Jeritan Amarah Ayah Prada Lucky: Hukum Mati! Anak Saya Dibunuh, Bukan Gugur

Tasmalinda Suara.Com
Sabtu, 09 Agustus 2025 | 18:34 WIB
Jeritan Amarah Ayah Prada Lucky: Hukum Mati! Anak Saya Dibunuh, Bukan Gugur
Peti Jenazah Prada Lucky Namo saat tiba di Bandara El Tari, Kupang, NTT, beberapa waktu lalu. [Digtara]

Suara.com - Di antara deru amarah dan duka yang tak terperi, sebuah kalimat mengoyak keheningan. "Anak saya dibunuh, bukan gugur!"

Kalimat itu meluncur dari bibir Sersan Mayor (Serma) Kristian Namo, seorang prajurit TNI aktif yang hatinya hancur berkeping-keping yang tidak lain, ialah ayah Prada Lucky.

Di hadapannya, terbaring jasad Prada Lucky, putranya, yang tewas bukan karena terjangan peluru musuh di medan perang, melainkan oleh siksaan brutal para seniornya di dalam barak.

Jeritan Serma Kristian adalah puncak dari ironi paling menyakitkan.

Tuntutannya untuk "hukuman mati" bukan sekadar permintaan, melainkan sebuah deklarasi perang seorang ayah terhadap budaya kekerasan yang telah merenggut putranya.

Ini adalah kisah tentang seorang prajurit yang harus menghadapi musuh paling mengerikan: rekan-rekan di dalam institusi yang sama-sama mereka layani.

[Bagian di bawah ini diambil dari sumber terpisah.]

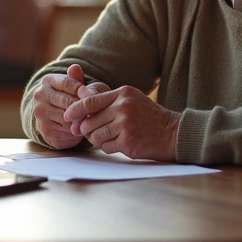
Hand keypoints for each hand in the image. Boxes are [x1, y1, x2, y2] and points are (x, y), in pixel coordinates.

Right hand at [30, 64, 108, 148]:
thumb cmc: (68, 97)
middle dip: (83, 107)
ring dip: (80, 120)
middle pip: (68, 102)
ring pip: (68, 118)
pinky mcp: (44, 129)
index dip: (83, 90)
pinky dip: (75, 131)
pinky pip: (66, 131)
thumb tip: (75, 67)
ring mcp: (40, 113)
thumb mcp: (73, 86)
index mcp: (47, 81)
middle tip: (95, 110)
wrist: (53, 116)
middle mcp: (39, 96)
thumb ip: (75, 78)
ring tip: (89, 119)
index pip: (68, 83)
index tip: (94, 96)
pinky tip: (79, 127)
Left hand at [63, 86, 180, 160]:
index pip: (89, 101)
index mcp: (122, 93)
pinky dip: (108, 147)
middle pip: (89, 121)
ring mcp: (125, 124)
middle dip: (86, 129)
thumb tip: (80, 113)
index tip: (67, 116)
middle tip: (91, 132)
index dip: (74, 110)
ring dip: (97, 140)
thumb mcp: (132, 100)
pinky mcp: (128, 141)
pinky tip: (119, 143)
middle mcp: (122, 107)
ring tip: (110, 137)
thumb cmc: (150, 118)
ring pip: (95, 136)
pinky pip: (105, 147)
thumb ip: (108, 102)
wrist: (173, 133)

"Dibunuh, Bukan Gugur": Sebuah Perbedaan yang Menyakitkan

Bagi seorang prajurit dan keluarganya, kata "gugur" adalah sebuah kehormatan. Ia menyiratkan pengorbanan tertinggi demi bangsa dan negara.

Ada kebanggaan di balik duka. Namun, Serma Kristian dengan tegas menolak kata itu untuk putranya.

Baca Juga: 5 Fakta di Balik Jeritan Terakhir Prada Lucky: Tewas Usai Disiksa 20 Senior TNI?

Dengan mendeklarasikan anaknya "dibunuh", ia melakukan dua hal secara bersamaan:

Ia menolak narasi bahwa kematian Prada Lucky adalah bagian dari "risiko dinas".

Ia melabelinya sebagai tindakan kriminal biasa—sebuah pembunuhan yang keji.

Kata "dibunuh" menuntut adanya pembunuh yang harus diadili secara pidana, bukan sekadar pelanggar disiplin yang dihukum secara internal.

Ini adalah penolakan total terhadap segala upaya untuk menutupi kasus atau meringankan hukuman pelaku.

Seruan ini adalah perlawanan seorang ayah yang menolak anaknya dijadikan sekadar statistik korban senioritas.